Parenting is complex. Every decision mom and dad make has a ripple effect. And it’s near impossible to measure success. In an attempt to help simplify the whole thing, Susanna Loeb and Ben York — a professor and researcher respectively at Stanford’s Center for Education Policy Analysis — designed a program that sends parents of preschoolers in a low-income San Francisco school district weekly tips on how to improve their children’s literacy. The initiative is designed to fit within the lives of families, rather than adding yet another burden. “We have to make so many choices, and we often don’t know what to do in the moment,” Loeb says. Ready4K! takes away the guesswork.

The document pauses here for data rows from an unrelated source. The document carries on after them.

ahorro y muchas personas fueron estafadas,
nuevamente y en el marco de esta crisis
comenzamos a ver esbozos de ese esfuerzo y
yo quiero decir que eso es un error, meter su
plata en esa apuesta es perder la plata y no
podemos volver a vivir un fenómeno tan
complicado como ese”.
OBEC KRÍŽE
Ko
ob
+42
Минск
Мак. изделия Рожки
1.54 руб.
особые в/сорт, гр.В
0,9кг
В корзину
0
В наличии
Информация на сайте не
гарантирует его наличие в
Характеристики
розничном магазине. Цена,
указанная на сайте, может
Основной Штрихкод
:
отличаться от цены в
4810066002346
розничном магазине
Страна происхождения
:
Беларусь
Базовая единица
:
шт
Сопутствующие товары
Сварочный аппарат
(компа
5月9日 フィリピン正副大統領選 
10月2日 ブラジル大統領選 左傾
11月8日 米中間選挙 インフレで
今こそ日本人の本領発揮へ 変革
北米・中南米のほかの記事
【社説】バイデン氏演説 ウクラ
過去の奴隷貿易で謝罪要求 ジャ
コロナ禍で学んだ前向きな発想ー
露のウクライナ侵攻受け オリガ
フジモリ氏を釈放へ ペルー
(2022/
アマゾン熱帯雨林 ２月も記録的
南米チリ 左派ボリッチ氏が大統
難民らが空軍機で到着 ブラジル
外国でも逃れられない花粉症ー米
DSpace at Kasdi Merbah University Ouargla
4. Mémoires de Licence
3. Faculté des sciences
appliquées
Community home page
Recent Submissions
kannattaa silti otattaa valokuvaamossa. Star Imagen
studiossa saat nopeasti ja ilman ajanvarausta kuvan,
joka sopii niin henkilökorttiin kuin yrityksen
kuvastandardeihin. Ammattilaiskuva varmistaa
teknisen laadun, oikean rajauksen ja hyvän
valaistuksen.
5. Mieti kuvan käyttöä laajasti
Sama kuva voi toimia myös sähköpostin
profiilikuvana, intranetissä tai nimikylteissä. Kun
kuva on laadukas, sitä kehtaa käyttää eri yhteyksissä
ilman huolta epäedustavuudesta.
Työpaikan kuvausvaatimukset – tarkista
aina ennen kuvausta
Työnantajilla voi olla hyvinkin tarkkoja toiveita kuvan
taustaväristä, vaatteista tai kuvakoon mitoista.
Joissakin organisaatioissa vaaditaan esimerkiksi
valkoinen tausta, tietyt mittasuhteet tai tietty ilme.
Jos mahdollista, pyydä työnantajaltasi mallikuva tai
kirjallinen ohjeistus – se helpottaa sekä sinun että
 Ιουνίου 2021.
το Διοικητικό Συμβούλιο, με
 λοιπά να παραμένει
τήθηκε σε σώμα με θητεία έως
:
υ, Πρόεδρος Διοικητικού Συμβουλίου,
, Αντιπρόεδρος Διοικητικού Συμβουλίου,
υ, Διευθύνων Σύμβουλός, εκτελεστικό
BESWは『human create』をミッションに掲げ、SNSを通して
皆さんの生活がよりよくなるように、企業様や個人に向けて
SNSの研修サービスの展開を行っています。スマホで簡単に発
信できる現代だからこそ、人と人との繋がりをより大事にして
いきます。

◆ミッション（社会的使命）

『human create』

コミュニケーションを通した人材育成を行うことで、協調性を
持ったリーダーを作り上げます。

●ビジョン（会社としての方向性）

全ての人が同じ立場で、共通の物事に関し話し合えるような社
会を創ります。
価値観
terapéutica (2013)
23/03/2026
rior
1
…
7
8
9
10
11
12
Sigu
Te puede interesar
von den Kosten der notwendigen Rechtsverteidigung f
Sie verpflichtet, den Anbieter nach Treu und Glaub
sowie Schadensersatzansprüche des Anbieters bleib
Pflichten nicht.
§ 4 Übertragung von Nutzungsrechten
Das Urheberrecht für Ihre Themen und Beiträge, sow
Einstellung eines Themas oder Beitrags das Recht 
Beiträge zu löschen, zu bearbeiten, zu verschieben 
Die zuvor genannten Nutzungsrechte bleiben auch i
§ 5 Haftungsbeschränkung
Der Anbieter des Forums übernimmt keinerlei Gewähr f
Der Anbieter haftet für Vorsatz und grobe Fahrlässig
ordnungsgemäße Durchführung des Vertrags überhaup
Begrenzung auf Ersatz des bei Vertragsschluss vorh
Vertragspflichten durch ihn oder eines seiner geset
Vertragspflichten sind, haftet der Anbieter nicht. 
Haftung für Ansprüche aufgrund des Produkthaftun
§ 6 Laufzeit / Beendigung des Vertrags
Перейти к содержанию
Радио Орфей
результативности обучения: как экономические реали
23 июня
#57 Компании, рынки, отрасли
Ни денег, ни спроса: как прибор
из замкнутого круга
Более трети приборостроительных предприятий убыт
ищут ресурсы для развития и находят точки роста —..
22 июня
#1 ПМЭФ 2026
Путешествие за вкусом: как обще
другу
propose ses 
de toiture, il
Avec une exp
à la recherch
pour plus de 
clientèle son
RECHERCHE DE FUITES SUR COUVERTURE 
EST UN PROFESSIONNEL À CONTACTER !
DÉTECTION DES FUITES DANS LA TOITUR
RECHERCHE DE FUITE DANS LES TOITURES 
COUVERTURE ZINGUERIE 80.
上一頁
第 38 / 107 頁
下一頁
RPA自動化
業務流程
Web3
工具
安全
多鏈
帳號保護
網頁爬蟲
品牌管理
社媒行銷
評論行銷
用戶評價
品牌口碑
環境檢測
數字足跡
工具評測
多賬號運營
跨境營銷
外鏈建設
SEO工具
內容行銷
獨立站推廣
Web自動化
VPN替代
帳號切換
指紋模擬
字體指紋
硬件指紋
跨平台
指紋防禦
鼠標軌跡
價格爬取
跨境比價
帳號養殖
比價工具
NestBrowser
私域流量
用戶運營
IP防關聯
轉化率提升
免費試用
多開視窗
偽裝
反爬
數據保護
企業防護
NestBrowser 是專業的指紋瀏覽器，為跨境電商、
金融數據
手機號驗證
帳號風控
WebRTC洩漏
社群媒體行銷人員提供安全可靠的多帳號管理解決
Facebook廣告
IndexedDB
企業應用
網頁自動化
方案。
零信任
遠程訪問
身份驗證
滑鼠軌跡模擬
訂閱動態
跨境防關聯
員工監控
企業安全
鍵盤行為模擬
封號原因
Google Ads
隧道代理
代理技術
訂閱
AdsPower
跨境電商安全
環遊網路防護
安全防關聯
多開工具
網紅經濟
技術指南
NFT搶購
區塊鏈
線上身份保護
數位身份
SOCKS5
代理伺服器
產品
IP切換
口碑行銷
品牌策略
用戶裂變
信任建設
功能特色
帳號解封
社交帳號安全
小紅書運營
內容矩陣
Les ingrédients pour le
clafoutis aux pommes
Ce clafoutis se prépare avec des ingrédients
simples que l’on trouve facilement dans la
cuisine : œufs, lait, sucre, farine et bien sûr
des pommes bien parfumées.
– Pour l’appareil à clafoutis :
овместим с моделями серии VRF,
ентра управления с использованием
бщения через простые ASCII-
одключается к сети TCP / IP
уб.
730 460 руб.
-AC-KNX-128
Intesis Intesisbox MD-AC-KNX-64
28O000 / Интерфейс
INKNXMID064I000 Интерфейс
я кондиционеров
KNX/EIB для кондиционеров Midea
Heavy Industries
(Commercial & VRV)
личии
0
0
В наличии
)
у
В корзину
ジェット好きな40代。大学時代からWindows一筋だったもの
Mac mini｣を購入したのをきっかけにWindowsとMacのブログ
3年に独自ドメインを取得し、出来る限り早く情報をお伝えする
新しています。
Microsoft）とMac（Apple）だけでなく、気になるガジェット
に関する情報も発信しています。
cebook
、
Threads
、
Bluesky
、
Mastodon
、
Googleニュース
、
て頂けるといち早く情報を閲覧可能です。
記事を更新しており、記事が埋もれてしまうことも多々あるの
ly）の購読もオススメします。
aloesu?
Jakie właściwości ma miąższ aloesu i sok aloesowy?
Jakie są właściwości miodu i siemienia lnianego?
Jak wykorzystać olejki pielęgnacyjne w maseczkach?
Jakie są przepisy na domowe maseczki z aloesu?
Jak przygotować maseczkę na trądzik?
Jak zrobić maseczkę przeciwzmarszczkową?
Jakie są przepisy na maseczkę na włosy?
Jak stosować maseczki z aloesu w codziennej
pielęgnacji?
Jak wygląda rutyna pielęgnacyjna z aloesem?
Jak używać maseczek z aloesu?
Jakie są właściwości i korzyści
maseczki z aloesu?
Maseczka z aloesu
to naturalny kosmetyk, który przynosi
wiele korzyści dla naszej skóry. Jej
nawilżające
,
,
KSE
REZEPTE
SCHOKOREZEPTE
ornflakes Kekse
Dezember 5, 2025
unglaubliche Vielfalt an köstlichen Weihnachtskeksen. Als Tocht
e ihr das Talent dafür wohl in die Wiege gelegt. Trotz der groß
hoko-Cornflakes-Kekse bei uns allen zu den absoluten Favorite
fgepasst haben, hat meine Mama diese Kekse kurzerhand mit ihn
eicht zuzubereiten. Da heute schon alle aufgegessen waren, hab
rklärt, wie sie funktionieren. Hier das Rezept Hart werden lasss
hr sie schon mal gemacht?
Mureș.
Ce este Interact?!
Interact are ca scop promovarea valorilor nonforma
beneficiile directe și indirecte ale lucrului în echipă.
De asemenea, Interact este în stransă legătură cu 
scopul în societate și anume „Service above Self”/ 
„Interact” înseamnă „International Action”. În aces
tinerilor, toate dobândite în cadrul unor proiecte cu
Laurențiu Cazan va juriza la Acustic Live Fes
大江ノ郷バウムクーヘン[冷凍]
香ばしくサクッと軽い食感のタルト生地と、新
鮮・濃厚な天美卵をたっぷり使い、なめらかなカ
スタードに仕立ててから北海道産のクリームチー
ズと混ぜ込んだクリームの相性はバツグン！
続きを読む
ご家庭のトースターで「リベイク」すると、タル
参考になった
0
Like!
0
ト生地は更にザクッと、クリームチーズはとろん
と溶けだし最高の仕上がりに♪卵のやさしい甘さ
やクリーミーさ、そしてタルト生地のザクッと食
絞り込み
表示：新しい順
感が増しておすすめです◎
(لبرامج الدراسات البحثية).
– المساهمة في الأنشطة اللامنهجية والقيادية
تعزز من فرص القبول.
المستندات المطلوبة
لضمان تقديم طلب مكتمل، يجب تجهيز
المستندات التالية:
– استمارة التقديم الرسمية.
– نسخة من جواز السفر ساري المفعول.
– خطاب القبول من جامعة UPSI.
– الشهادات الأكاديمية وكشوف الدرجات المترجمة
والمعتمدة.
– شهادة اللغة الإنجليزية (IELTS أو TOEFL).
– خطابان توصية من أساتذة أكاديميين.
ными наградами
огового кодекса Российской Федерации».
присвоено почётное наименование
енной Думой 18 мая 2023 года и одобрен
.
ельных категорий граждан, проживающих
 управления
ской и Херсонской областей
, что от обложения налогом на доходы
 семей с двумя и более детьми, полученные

The way it worked for the more than 500 families that signed up last year is every week half of them received three different messages pertaining to literacy. Monday’s text was a fact to generate buy-in; Wednesday’s was a specific tip; and lastly, Friday delivered a message of encouragement along with a tip. A suggestion text, for instance, might say something like: “Say two words to your child that start with the same sound, like happy and healthy. Then a sk: can you hear the hhh sound?” The text messages start out simple and become progressively more advanced over time, with the topics being re-introduced throughout the year for reinforcement. Meanwhile, standard school-related announcements, such as vaccination reminders, were sent to the other half of the test group. The end result: kids whose parents received advice gained the equivalent of two to three months of classroom time. (The parents didn’t know ahead of time their children would be tested.) The program proved to be especially effective with black and Hispanic families — groups that according to the study tend to be more active texters. The estimated cost for schools to roll it out, researchers said, would be $1 per family.